This is a short review of the paper Understanding Deep Learning Requires Rethinking Generalization by Zhang et al, published in ICLR 2017, which I wrote as part of the application to the Google Research India AI Summer School.
The paper Understanding Deep Learning Requires Rethinking Generalization by Zhang et al, examines the question: Why do deep convolutional neural networks generalize well?
More precisely, models like AlexNet and its successors are able to achieve 70% test accuracy (90% considering top-5 guesses) on image classification using the CIFAR10 and ImageNet datasets.
In statistical learning theory, bounds on whether a hypothesis class can generalize to unseen data depend on whether it can shatter (informally, represent every possible input-output mapping) the training data. Intuitively, if the model can memorize the dataset it need not learn anything useful for unseen data. When dealing with highly expressive model classes, regularization methods (such as weight decay) are used to penalize expressivity and hopefully force the model to learn some kind of signal in the data, and not memorize.
Zhang et al show that this can’t be going on in deep conv nets, because these networks easily learn random labels to 100% train accuracy, even with regularization! They can indeed memorize random data, so regularisation is not doing its (theoretical) job of bounding expressivity. (One exception: AlexNet with both weight decay and data augmentation failed to converge on CIFAR10) Another point against the role of regularisation is that dropping it reduces test accuracy by only about 5%, so it’s not the main driver of generalisation ability.
Another hypothesis is that something about the structure of convolution neural networks makes it easy for them to learn images. (perhaps filters help pick out edges)
However, the authors show that conv nets easily learn images of Gaussian noise. It did take longer to learn random labels than random noise, which may indicate that some kind of forced declustering of natural clusters occurs.
The authors also find that regularisation seems to have benefits in optimization and prove a theorem showing that two layer ReLU networks can memorize n data points in d dimensions using 2n + d parameters. Note that the models used have about 1.5 million parameters, while ImageNet has 1.3 milion images (50000 for CIFAR10), so memorisation is certainly a plausible outcomes.
Thus we are still left with the question: How do we explain the impressive generalization ability of these models?
The authors analyse stochastic gradient descent in the context of linear models, and show that it finds the minimum-norm weights, which is promising, as it seems like SGD is implementing some kind of implicit l-2 regularisation. However, preprocesing the data leads to solutions with higher weight norms but better test accuracy.
Clearly, statistical learning theory cannot currently explain why deep (and large) models generalize well.

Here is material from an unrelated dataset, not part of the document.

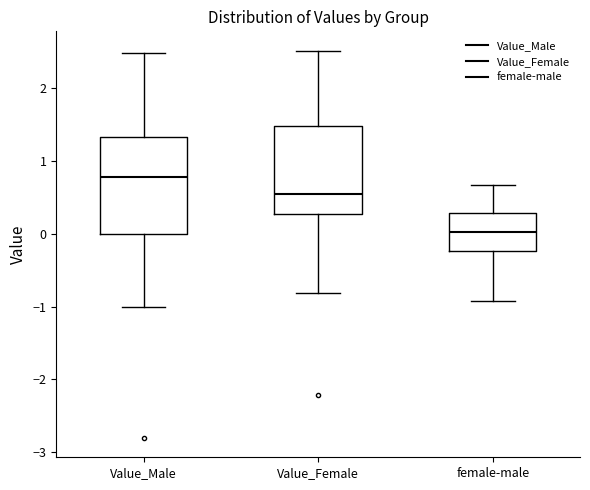

Where is the upper edge of the box for Value_Female on the y-axis? The values are not printed on the chart, so give them approximately, as read against the axis.

1.5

So why do they?
One hypothesis (related to the manifold hypothesis) is that the test data simply isn’t that different from the training data, and these models are simply interpolating the test data based on the clusters they’ve learned. The models have enough parameters to disentangle the data manifolds of the various classes. (see Chris Olah’s post https://colah.github.io/posts/2014-03-NN-Manifolds-Topology) Of course, this still leaves us with the question of how these highly expressive models manage to find the correct manifold representation in the first place.
It’s also possible that there’s some overfitting going on. Madry et al’s recent paper From ImageNet to Image Classification: Contextualizing Progress on Benchmarks finds that roughly 20% of ImageNet images contain more than one object, making the correct annotation unclear. They note that for a third of all multi-object images the ImageNet label does not even match what new annotators deem to be the main object in the image. Yet, even in these cases, models still successfully predict the ImageNet label (instead of what humans consider to be the right label) for the image. This lends support to the theory that ImageNet images are very similar to each other. While considering top-5 accuracy helps alleviate issues with multi-object images, it leads us to overestimate accuracy on single-object images.
To conclude, it’s interesting that this paper was written in 2016, and as far as I can tell we still don’t really know why deep conv nets generalize! I’m pretty optimistic that rapid improvements in visualization methods will help us see what’s going on more clearly.